Crusader Staff Report

A record 1.5 million suburban Cook County residents are registered to vote in the upcoming November 6 election. The number is 120,000 more voters than the roughly 1.4 million on the rolls in 2016, according to the Cook County Clerk’s office, which held a press conference in the Loop on Tuesday, September 26.

Cook County Clerk David Orr said the record totals are a rebuke to President Donald Trump and his policies.

As part of National Voter Registration Day, Latino and Asian community organizers stood with Orr and talked about signing up millennials and eligible immigrant voters ahead of the mid-term elections, where Democrats have a chance to regain control of the U.S. House and possibly the Senate. All 435 House seats are up for election in November. In Illinois, Democratic candidate J.B Pritzker and Republican Bruce Rauner are on the ballot in the governor’s race. For Illinois Attorney General it is Democratic candidate Kwame Raoul and Republican Erika Harold.

Former President Barack Obama made headlines this summer when he endorsed 81 Democratic candidates running for offices across the country. Obama created National Voter Registration Day in 2016. Many Democrats are looking forward to using the mid-terms to send a message to Trump, and his chances in the presidential election in 2020.

Interest in voting is so high that organizers handed Orr a stack of more than 1,000 new voter registration applications collected in a week. Members of Chicago’s “Hamilton” production on Tuesday joined the effort by signing up voters just outside their theater in the Loop.

One new registered voter, Sirilo Morado, became a U.S. citizen in May.

“And I will be voting for mayor next year and for president the year after that,” Morado said in Spanish. “And I’m voting because I care about issues that affect me and my family like health care and immigration.”

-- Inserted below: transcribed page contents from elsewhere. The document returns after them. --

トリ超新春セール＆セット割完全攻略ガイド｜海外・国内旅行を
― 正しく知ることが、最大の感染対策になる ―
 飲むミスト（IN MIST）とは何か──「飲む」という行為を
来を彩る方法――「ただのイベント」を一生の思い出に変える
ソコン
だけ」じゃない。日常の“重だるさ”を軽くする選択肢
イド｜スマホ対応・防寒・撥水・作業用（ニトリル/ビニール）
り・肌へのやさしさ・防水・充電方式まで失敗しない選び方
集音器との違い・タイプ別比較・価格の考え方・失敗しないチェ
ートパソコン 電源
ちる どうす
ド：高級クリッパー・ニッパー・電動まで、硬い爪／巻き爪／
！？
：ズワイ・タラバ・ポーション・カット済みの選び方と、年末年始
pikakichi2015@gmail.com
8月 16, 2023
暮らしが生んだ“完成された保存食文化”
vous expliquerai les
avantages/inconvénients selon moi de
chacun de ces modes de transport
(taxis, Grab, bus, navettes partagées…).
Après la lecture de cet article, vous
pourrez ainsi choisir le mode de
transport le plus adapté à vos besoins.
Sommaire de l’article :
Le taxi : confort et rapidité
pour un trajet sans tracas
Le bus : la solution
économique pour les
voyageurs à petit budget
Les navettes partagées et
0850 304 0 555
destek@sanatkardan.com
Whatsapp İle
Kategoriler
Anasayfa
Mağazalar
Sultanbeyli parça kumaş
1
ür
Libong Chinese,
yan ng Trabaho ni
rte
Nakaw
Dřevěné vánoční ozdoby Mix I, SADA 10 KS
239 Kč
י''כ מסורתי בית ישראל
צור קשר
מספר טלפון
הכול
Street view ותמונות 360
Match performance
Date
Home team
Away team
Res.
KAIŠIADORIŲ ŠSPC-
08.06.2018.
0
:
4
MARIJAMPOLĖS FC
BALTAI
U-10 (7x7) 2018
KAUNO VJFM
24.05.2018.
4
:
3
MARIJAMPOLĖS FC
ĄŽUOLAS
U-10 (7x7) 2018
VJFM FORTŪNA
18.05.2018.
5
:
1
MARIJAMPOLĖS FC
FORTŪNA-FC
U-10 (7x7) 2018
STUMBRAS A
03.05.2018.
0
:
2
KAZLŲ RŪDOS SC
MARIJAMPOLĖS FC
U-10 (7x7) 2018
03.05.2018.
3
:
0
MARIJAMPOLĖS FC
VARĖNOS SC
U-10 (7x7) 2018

The momentum to register new voters suffered a setback this week as voting rights advocates criticized Secretary of State Jesse White for failing to implement automatic voter registration in time for the November election. Last year, Illinois lawmakers approved the automatic voter registration law that adds people to the voting rolls when they obtain or renew a driver’s license. While applicants have the ability to opt out, Democrats believe that many more applicants will be registered to vote

Orr said he believes the surge in voter registration could be because of a change in law that allows people to register online. He said the process may allow younger people to register to vote easily. Orr also said the political climate of the country and social movements like Black Lives Matter and #MeToo are also factors in voter registration.